THQ CEO Brian Farrell noted that his company doesn't have the videogame rights to the Disney/Pixar Toy Story 3 film scheduled for release in 2010.
Speaking at a UBS Investment Bank conference in New York City, Farrell said that THQ's current licensing deal gives them the rights to develop games based upon four Pixar films.
THQ has developed games based upon Pixar films such as Finding Nemo, The Incredibles, and Cars under an agreement that first began in 2002. The current agreement was signed in 2004, before the merger between Disney and Pixar.
Ratatouille, released this year, was the first film covered under the current agreement; Wall-E, coming to theaters in 2008, will be the second. The deal will also cover two as-yet-unnamed Disney/Pixar films to be released in 2009 and 2011.
Farrell said that THQ never had any rights to Toy Story 3, so it wasn't surprising that Disney has decided to develop the videogames internally. The film itself is currently scheduled for a 2010 release.
Because the current licensing agreement gives the company the rights (and time) to develop videogame sequels, such as the recently released Cars: Maternational, THQ can make games based upon Disney/Pixar properties through 2014. After that, however, their working relationship is uncertain.
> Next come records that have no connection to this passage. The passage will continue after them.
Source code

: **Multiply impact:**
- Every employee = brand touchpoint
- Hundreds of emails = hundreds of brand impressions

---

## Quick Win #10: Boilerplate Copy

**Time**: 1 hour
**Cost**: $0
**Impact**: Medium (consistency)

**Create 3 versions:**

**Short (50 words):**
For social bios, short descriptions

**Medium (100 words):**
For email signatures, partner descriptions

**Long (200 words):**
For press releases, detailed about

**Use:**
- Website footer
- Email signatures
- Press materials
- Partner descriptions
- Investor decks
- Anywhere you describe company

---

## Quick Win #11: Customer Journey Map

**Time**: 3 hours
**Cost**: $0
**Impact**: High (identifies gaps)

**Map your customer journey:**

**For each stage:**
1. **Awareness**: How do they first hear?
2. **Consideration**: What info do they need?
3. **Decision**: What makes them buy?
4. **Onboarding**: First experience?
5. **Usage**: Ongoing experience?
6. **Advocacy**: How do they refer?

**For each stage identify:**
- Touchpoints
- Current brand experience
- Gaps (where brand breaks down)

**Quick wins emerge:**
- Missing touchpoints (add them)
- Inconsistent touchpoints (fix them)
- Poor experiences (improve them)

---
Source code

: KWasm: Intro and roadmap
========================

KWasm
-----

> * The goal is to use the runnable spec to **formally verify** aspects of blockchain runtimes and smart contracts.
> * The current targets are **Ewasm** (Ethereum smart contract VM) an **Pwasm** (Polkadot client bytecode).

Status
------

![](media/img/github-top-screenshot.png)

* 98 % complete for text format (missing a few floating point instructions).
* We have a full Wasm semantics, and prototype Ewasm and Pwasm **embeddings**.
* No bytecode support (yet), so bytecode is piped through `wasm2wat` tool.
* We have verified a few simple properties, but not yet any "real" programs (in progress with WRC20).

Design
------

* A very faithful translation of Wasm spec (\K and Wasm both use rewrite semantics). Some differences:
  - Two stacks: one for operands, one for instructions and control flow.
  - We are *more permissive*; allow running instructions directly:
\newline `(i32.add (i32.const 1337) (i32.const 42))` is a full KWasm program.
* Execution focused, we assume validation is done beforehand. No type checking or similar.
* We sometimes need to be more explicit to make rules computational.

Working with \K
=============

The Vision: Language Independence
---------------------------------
Farrell noted, however, that THQ has some visibility in the long-term plans of Disney/Pixar.
"Intellectual properties come and go in this business," he said. "We have to plan as if those aren't going to happen, but certainly we will work aggressively with Disney as we will with everyone else in the IP business to try and get key franchises."
To Farrell, whether or not THQ develops Disney/Pixar properties in the future depends upon how successful Disney is on its own.
"It is really a better question for Disney," he said. "Are they satisfied with what they are doing with their internal group?"
In fiscal 2007, over 80 per cent of THQ's revenue came from licensed properties, although the company is working to increase the percentage of owned IP.